## Work to complete
In how many lines of the records does the string "down" appear? State only the number.

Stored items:
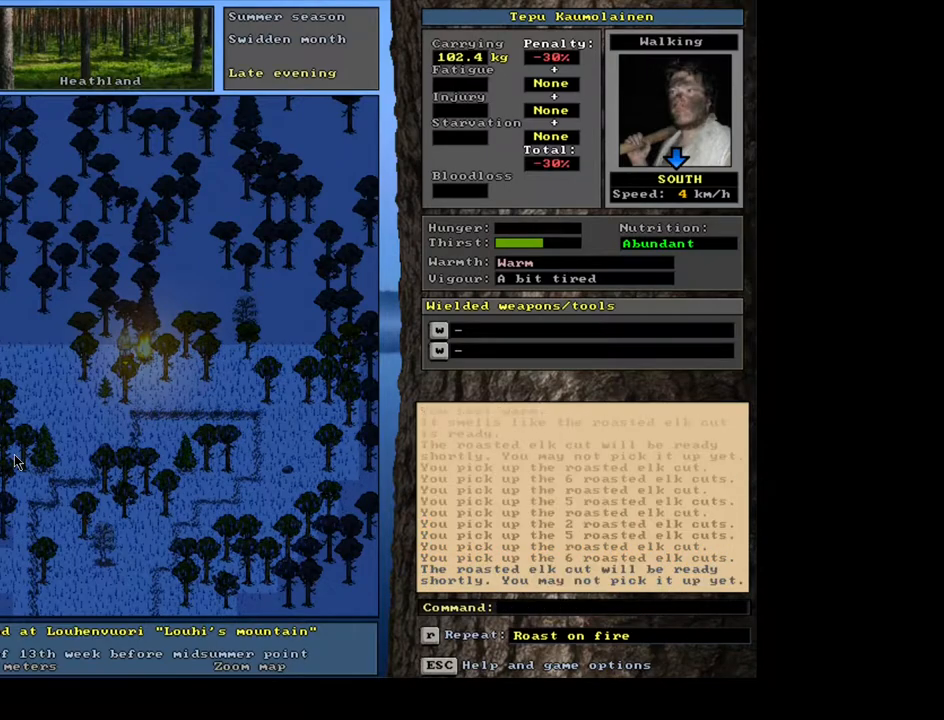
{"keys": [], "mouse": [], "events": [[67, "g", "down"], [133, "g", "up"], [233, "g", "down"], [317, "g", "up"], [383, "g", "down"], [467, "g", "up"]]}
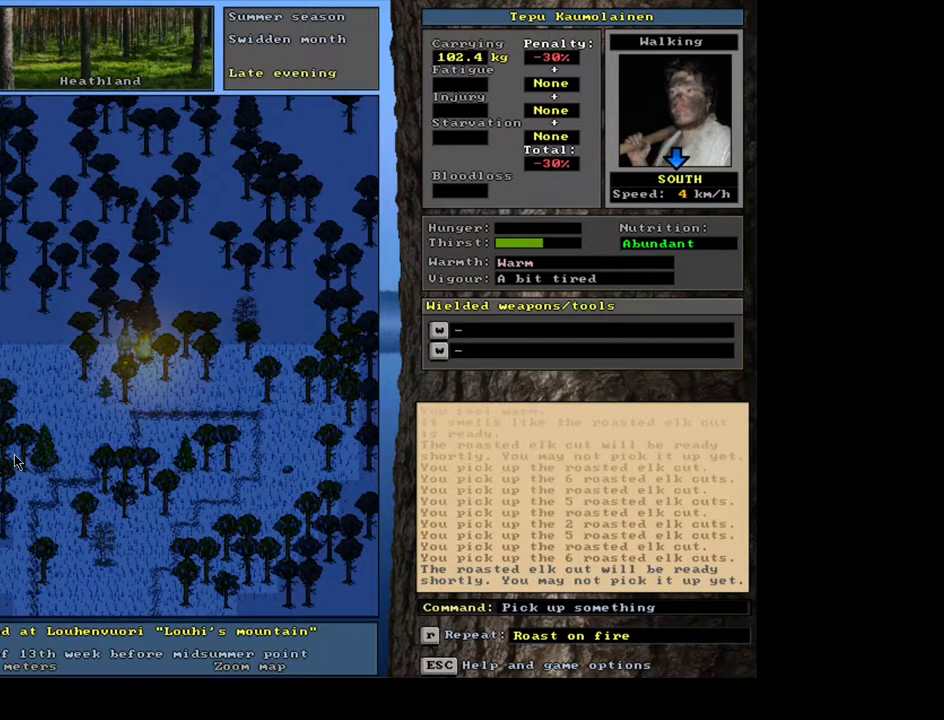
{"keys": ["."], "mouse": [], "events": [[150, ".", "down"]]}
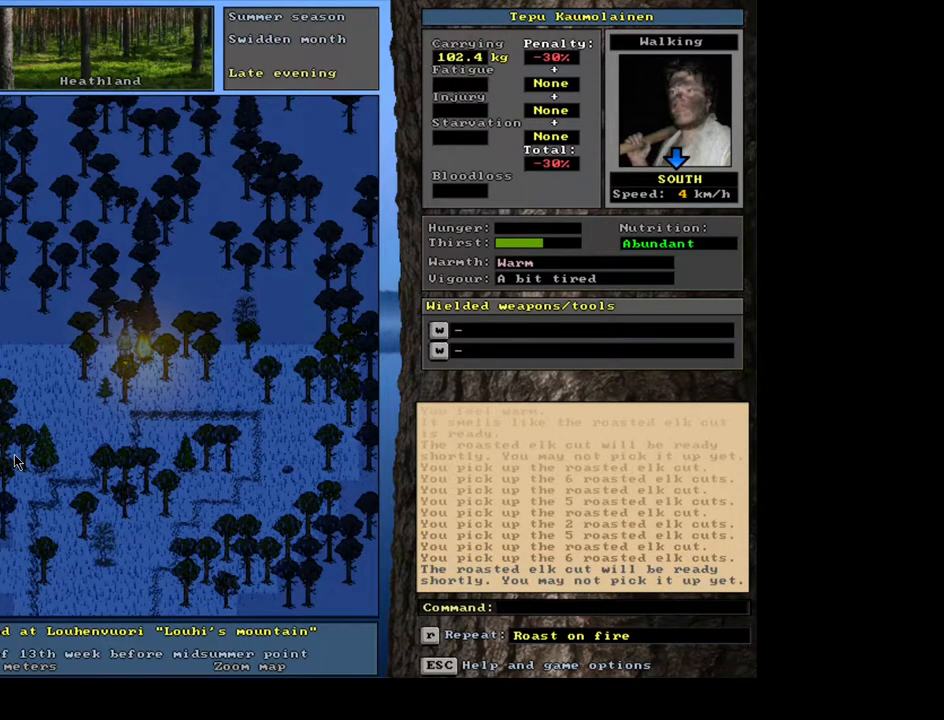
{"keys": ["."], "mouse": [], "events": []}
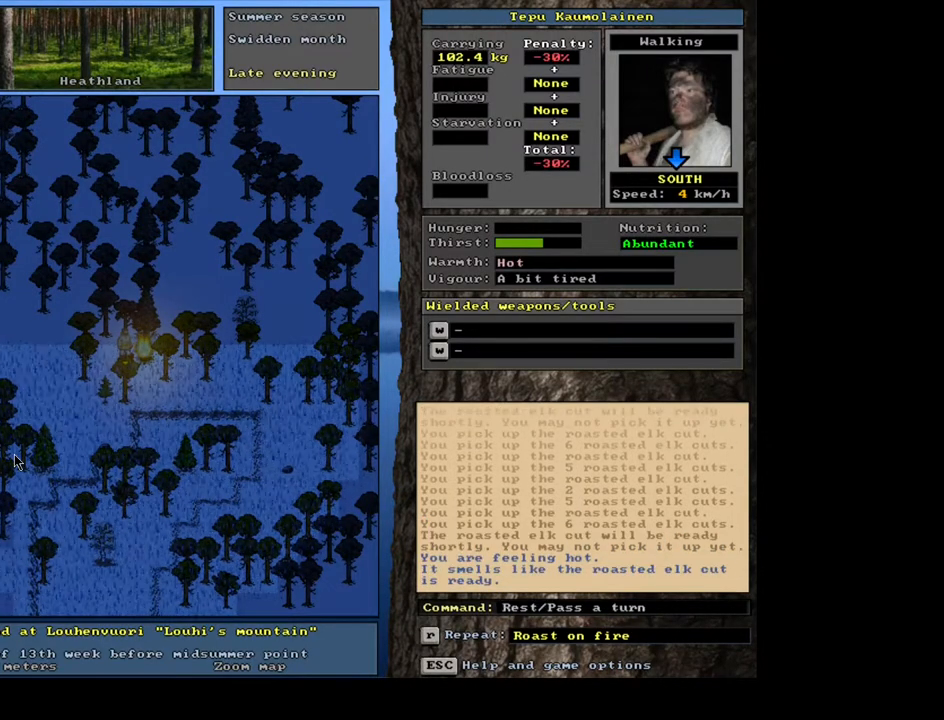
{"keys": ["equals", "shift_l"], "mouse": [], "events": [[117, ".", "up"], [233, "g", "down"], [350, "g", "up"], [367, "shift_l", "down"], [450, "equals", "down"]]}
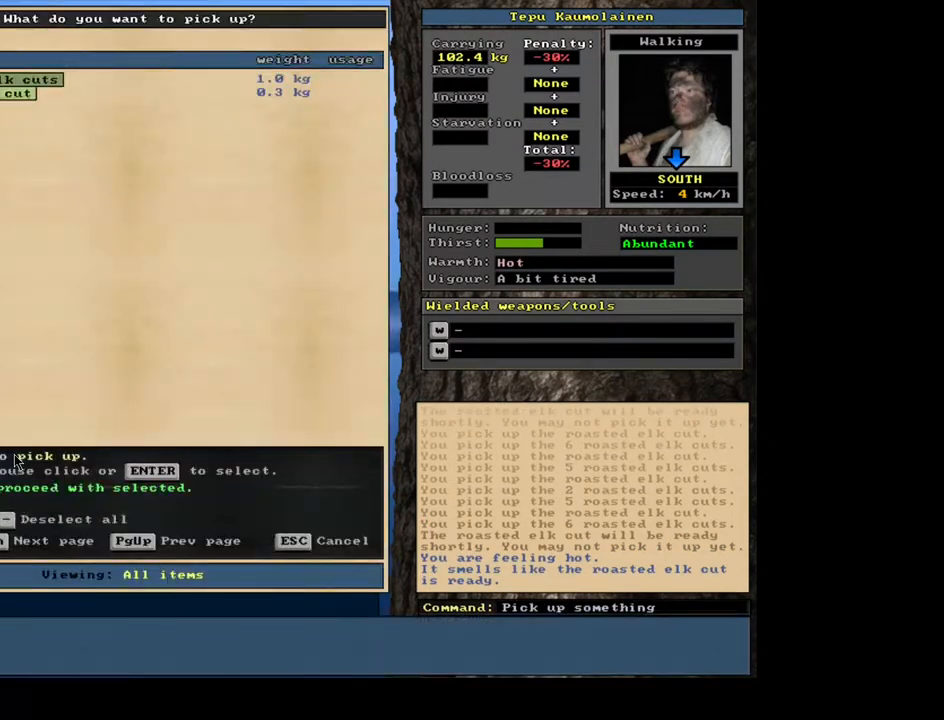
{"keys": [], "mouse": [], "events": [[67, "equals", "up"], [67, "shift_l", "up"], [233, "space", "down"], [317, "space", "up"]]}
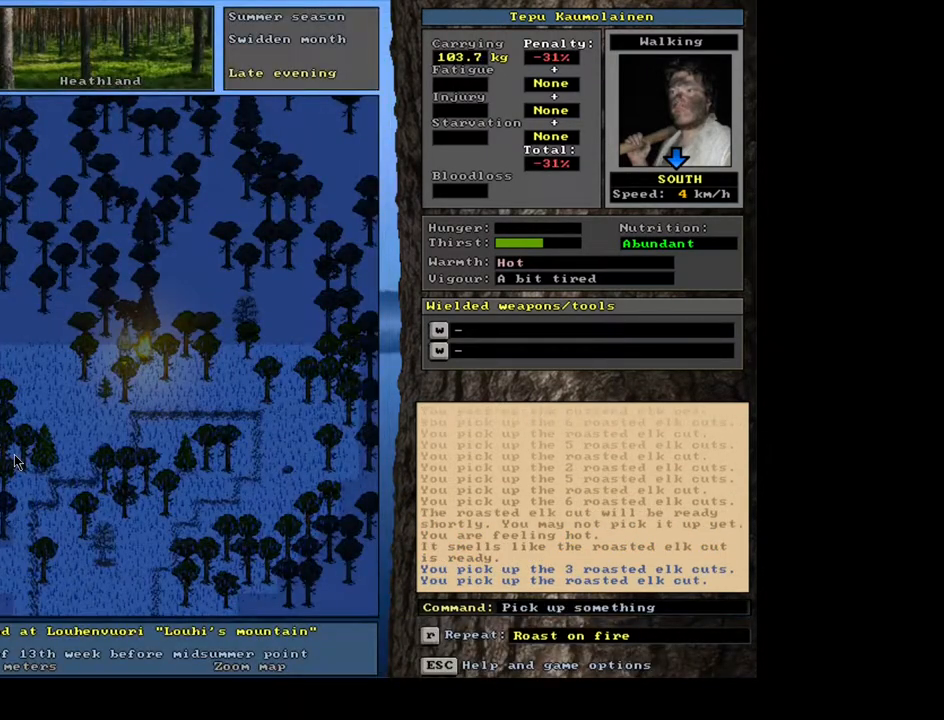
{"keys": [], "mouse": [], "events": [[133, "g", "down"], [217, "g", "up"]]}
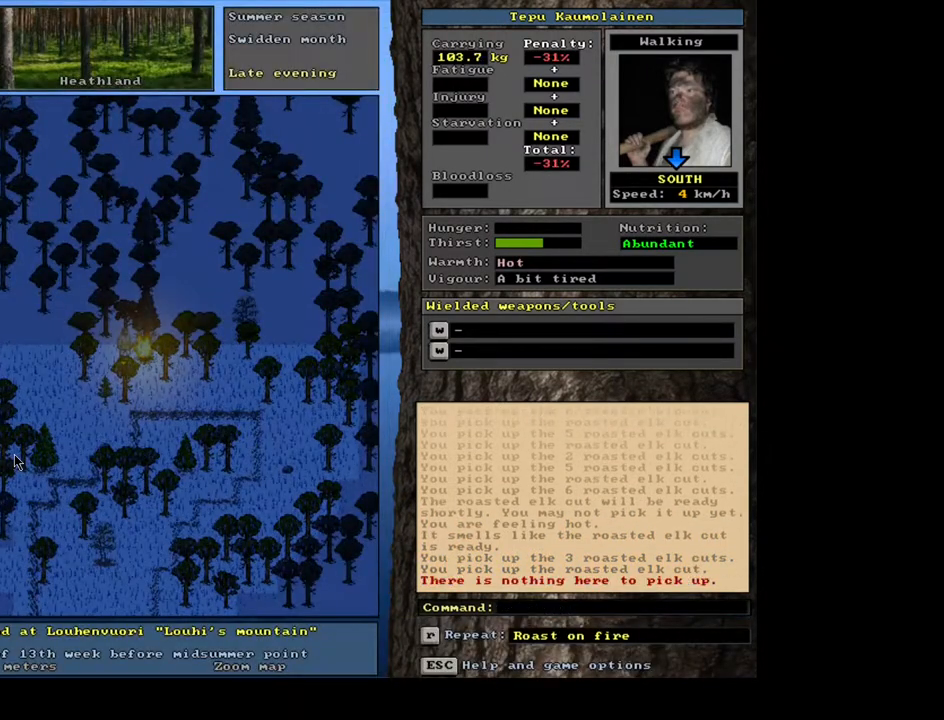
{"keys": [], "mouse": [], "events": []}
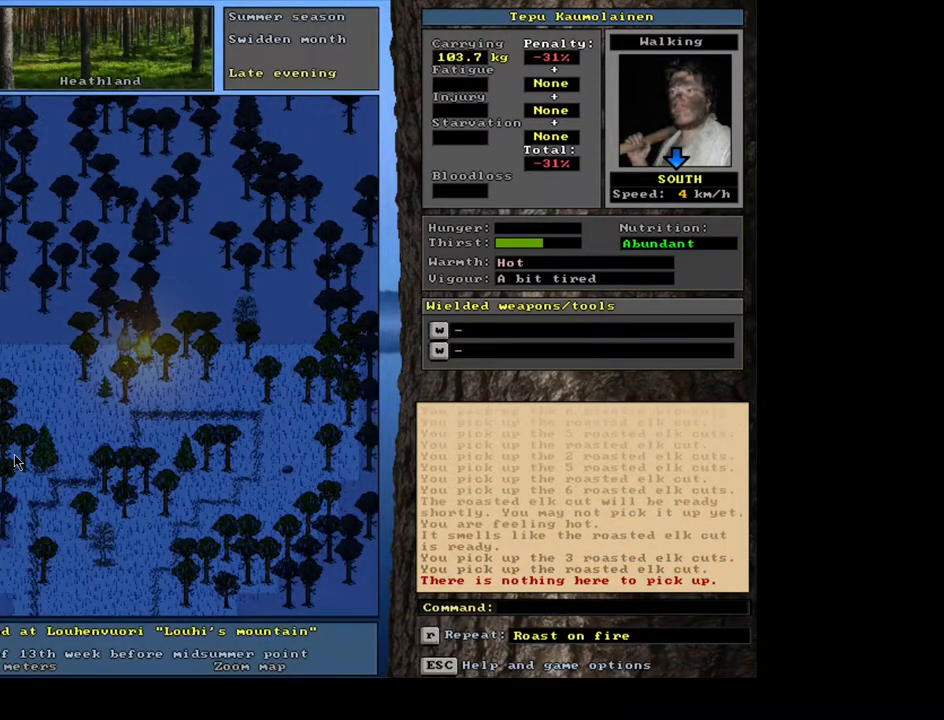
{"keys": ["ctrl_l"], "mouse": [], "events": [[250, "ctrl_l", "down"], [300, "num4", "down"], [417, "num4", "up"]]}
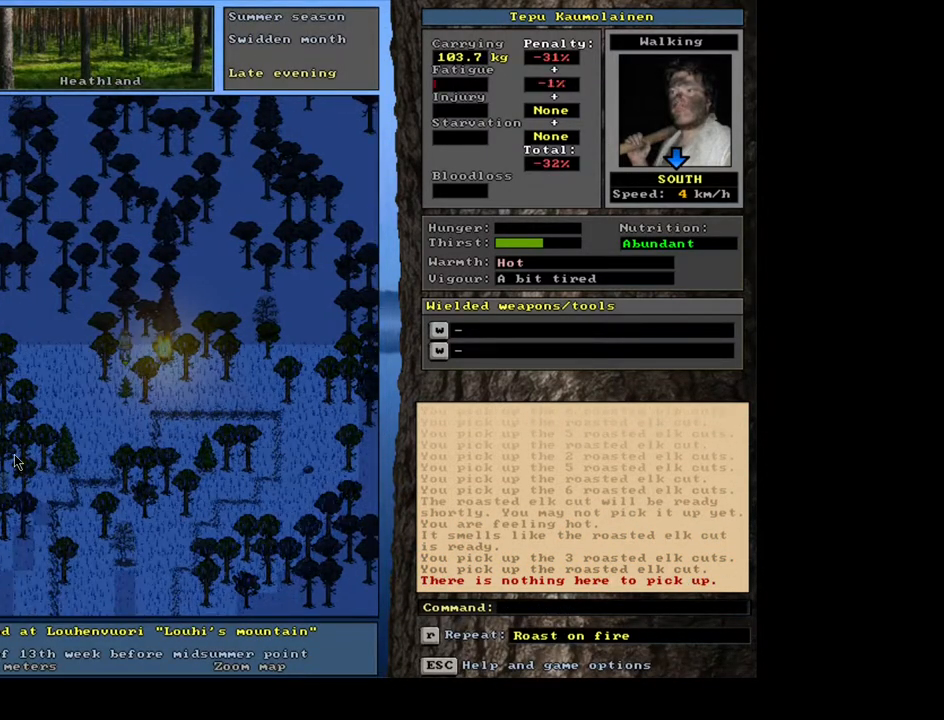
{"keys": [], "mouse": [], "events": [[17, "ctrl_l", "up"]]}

## Output for this exercise
6